Aurora’s Anticipated New Nonfiction: May

Dianaworld: An Obsession by Edward White

The 1990s was the decade of tabloid queens, blonde and doomed, despised and beloved in equal measure. To wait in line at the grocery store was to be besieged with a chronicle of the tragedies, disasters, scandals, and dietary minutiae of these women’s lives, dissected for public consumption alongside the impulse-purchase bait of Twix bars and Mentos. Among the reigning superstars of the tabloid universe, Diana Spencer, better known as Princess Di, was true royalty. Even before her death in 1997, in the car accident that resulted when her driver lost control while speeding in flight from the paparazzi who hounded her everywhere, Diana was the stuff of legend, a global cultural phenomenon. But since nothing elevates a woman’s status quite like a sudden, sensational, untimely demise, with her death, the cult of Princess Di mounted to unprecedented levels of rabid devotion. As the “People’s Princess,” Diana has been exalted as a friend to the common man and a champion of human rights, as blessed mother, fashion icon, protectress of the vulnerable, a troubled soul and camp idol. Her followers have even rallied for the ill-fated Princess’s canonization to sainthood. It is this mutability, as biographer Edward White writes in Dianaworld, that makes Diana’s celebrity so singular. Both in life and in her long afterlife, she has been everything to everyone, the landing site for an enormous multiplicity of cultural meanings, fantasies, conspiracy theories, and fascinations. White’s book is not a traditional biography, its aim not to dredge the “Real Diana” up and out from the welter of diverse – and often contradictory – roles she has played in the public imagination. Instead, Dianaworld is a panoramic guide to Diana Mania itself––easily the single leading cause of anglophilia since the Beatles.
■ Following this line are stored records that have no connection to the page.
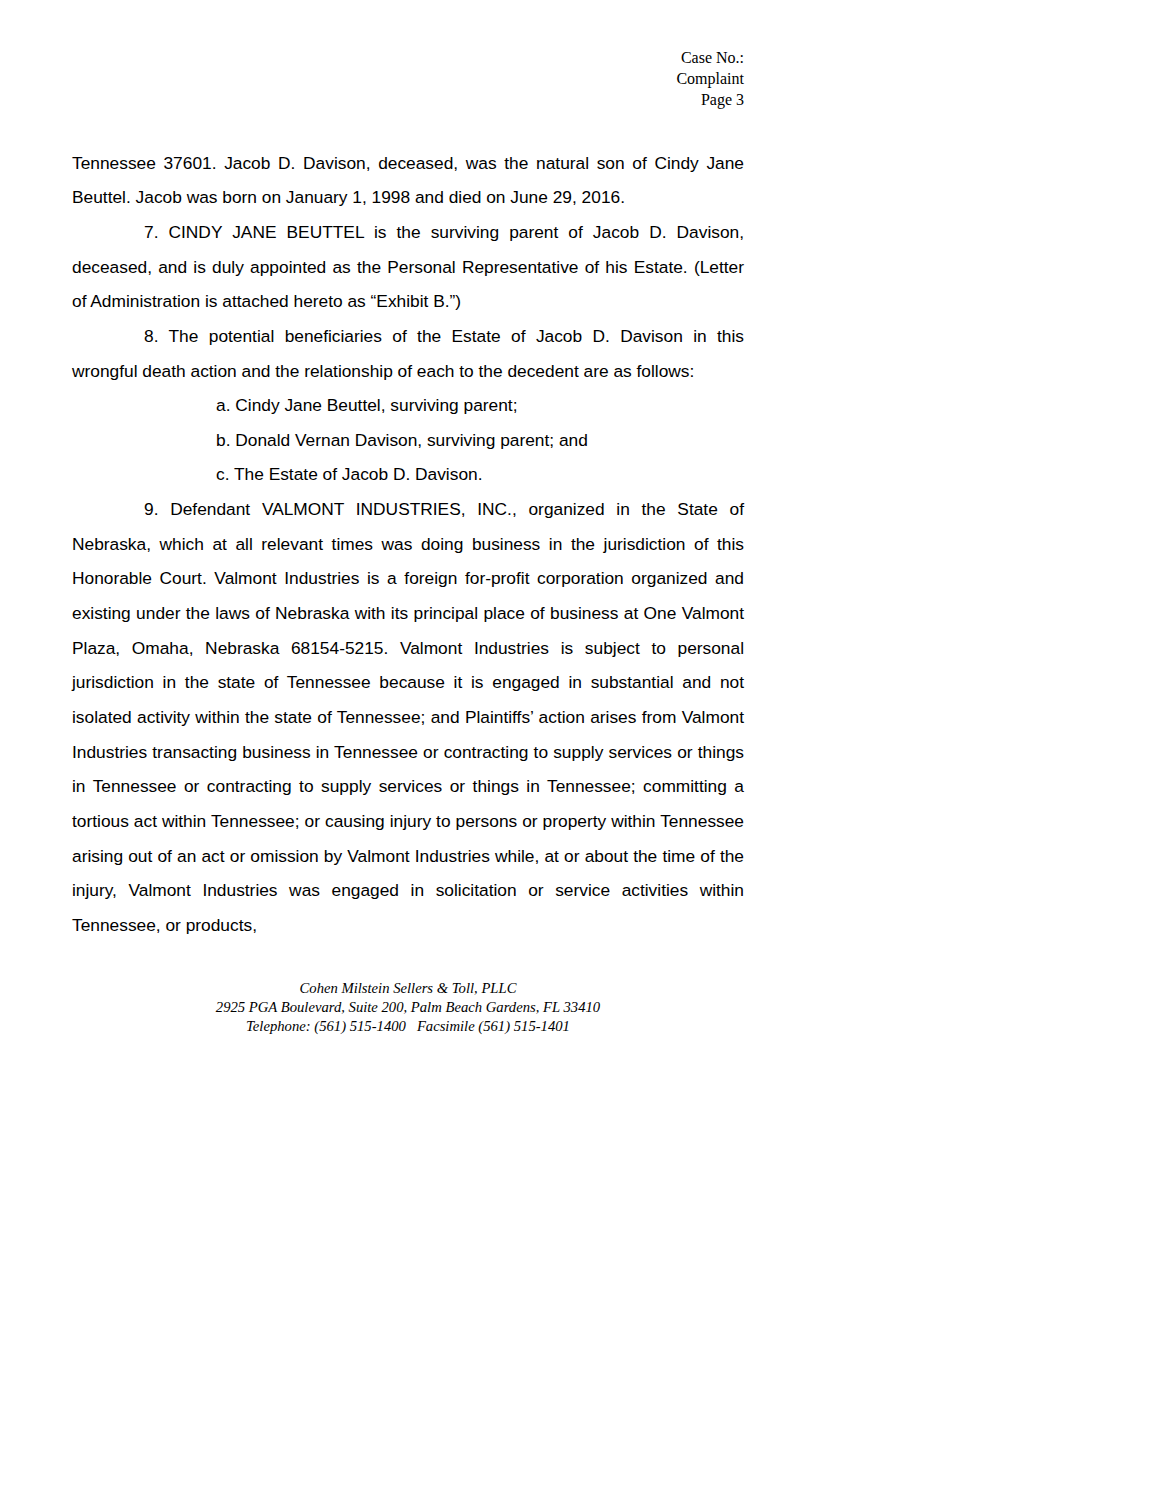Case No.:
Complaint
Page 3
Tennessee 37601. Jacob D. Davison, deceased, was the natural son of Cindy Jane Beuttel. Jacob was born on January 1, 1998 and died on June 29, 2016.
7. CINDY JANE BEUTTEL is the surviving parent of Jacob D. Davison, deceased, and is duly appointed as the Personal Representative of his Estate. (Letter of Administration is attached hereto as “Exhibit B.”)
8. The potential beneficiaries of the Estate of Jacob D. Davison in this wrongful death action and the relationship of each to the decedent are as follows:
a. Cindy Jane Beuttel, surviving parent;
b. Donald Vernan Davison, surviving parent; and
c. The Estate of Jacob D. Davison.
9. Defendant VALMONT INDUSTRIES, INC., organized in the State of Nebraska, which at all relevant times was doing business in the jurisdiction of this Honorable Court. Valmont Industries is a foreign for-profit corporation organized and existing under the laws of Nebraska with its principal place of business at One Valmont Plaza, Omaha, Nebraska 68154-5215. Valmont Industries is subject to personal jurisdiction in the state of Tennessee because it is engaged in substantial and not isolated activity within the state of Tennessee; and Plaintiffs’ action arises from Valmont Industries transacting business in Tennessee or contracting to supply services or things in Tennessee or contracting to supply services or things in Tennessee; committing a tortious act within Tennessee; or causing injury to persons or property within Tennessee arising out of an act or omission by Valmont Industries while, at or about the time of the injury, Valmont Industries was engaged in solicitation or service activities within Tennessee, or products,
Cohen Milstein Sellers & Toll, PLLC
2925 PGA Boulevard, Suite 200, Palm Beach Gardens, FL 33410
Telephone: (561) 515-1400 Facsimile (561) 515-1401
For those intrigued by the cult of (female) celebrity, the Royal Family, ‘90s nostalgia, and the tribulations of modern-day sainthood.

 

Intraterrestrials: Discovering the Strangest Life on Earth by Karen Lloyd

The Mole People is a 1956 sci-fi horror film about the discovery of a society of albino Sumerians, the last survivors of an apocalyptic Mesopotamian flood, who have been living underground for millennia. To harvest the mushrooms that provide the core of their necessarily limited subterranean diet, the albino elite maintains a population of hunchbacked, goggle-eyed humanoid mutants in chattel slavery. Though the enslaved mutants are called “mole people,” they do not look particularly like moles; apart from their unwieldy clawed paw-hands, they have a far more reptilian mien. It is with mixed feelings that I must report that Intraterrestrials in no way concerns mole people coerced to pluck fungi within the chasms of a hollow earth. Author Karen Lloyd is a biologist – a microbial biogeochemist, to be exact – and so her focus is on less fictional, but no less alien, subsurface denizens. Deep beneath the soil, at the bottom of the ocean, inside Andean volcanoes, and encased within the arctic ice reside a plethora of single-celled microorganisms, many of whom have only recently been identified. These creatures are hardcore extremists: some live in boiling water, others in pure acid, others still in bleach. They can live for thousands of years without seeming alive at all. And as Lloyd effuses in her infectiously enthusiastic prose, these tiny creatures have much to teach us about the nature of life, from how it came into being here on earth, to how it might develop on other planets. Although Intraterrestrials reads like an adventurer’s travelogue, following Lloyd from one far-flung realm to the next as she quests after her microbial quarry, for all the excitement, the book compromises none of its scientific seriousness. You’ll be so enthralled, you won’t even miss the mole people.

For fans of weird nature, microbes, high-octane popular science, Robert Macfarlane’s Underland: A Deep Time Journey, and not-so-hollow earth theories.